The IRS requested comments on February 12 on Notice 2009-83 that provides guidance on determining eligibility for, and the amount of, the section 45Q carbon dioxide sequestration credit.  Section 45Q was enacted as part of the Energy Improvement and Extension Act of 2008 and provides that a credit for CO2 sequestration is generally available to a taxpayer that captures qualified CO2 at a qualified facility and disposes of the CO2 in secure geological storage within the United States.

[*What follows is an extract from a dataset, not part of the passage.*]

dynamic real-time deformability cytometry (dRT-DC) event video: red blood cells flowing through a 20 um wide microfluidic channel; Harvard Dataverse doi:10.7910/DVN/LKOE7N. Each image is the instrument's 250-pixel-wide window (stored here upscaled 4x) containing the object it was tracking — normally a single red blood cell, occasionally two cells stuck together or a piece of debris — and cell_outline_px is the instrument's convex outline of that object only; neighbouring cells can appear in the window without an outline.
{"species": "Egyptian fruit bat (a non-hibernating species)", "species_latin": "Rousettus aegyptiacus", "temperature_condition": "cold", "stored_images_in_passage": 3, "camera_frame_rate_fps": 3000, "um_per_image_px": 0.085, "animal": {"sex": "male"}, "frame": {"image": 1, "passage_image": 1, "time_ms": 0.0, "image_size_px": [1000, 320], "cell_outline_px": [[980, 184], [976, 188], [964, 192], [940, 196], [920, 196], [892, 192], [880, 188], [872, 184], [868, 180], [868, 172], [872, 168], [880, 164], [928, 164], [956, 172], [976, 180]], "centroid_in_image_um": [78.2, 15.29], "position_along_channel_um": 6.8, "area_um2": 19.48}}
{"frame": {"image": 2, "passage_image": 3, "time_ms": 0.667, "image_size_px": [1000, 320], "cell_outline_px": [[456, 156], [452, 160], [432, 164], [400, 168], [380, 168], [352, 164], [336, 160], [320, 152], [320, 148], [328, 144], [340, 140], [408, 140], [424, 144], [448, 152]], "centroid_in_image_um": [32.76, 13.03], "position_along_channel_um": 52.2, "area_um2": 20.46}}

The credit is equal to $20 per metric ton of qualified CO2 that is captured and disposed of in secure geological storage and must not be used as a tertiary injectant.  If it is used as tertiary injectant, an alternative $10 credit of $10 per metric ton of qualified CO2 that is captured is available if the qualified CO2 is disposed of in secure geological storage.  One issue practitioners have struggled with is the definition of "industrial facility" in the Notice.

The Notice states that a qualifying industrial facility: 1) Produces a CO2 stream from a fuel combustion source, a manufacturing process, or a fugitive CO2 emission source; and 2) Does not produce CO2 from CO2 production wells at natural CO2-bearing formations.  Practitioners have argued that the credit was meant to apply to facilities that produce CO2 as a byproduct of their operation. Natural gas and oil are often found in CO2 bearing formations and a consequence of the Notice is that CO2 sequestered from natural gas and oil wells does not qualify for the credit.  It is believed that congressional intent was that only independent extraction of CO2 for its intrinsic economic value be excluded.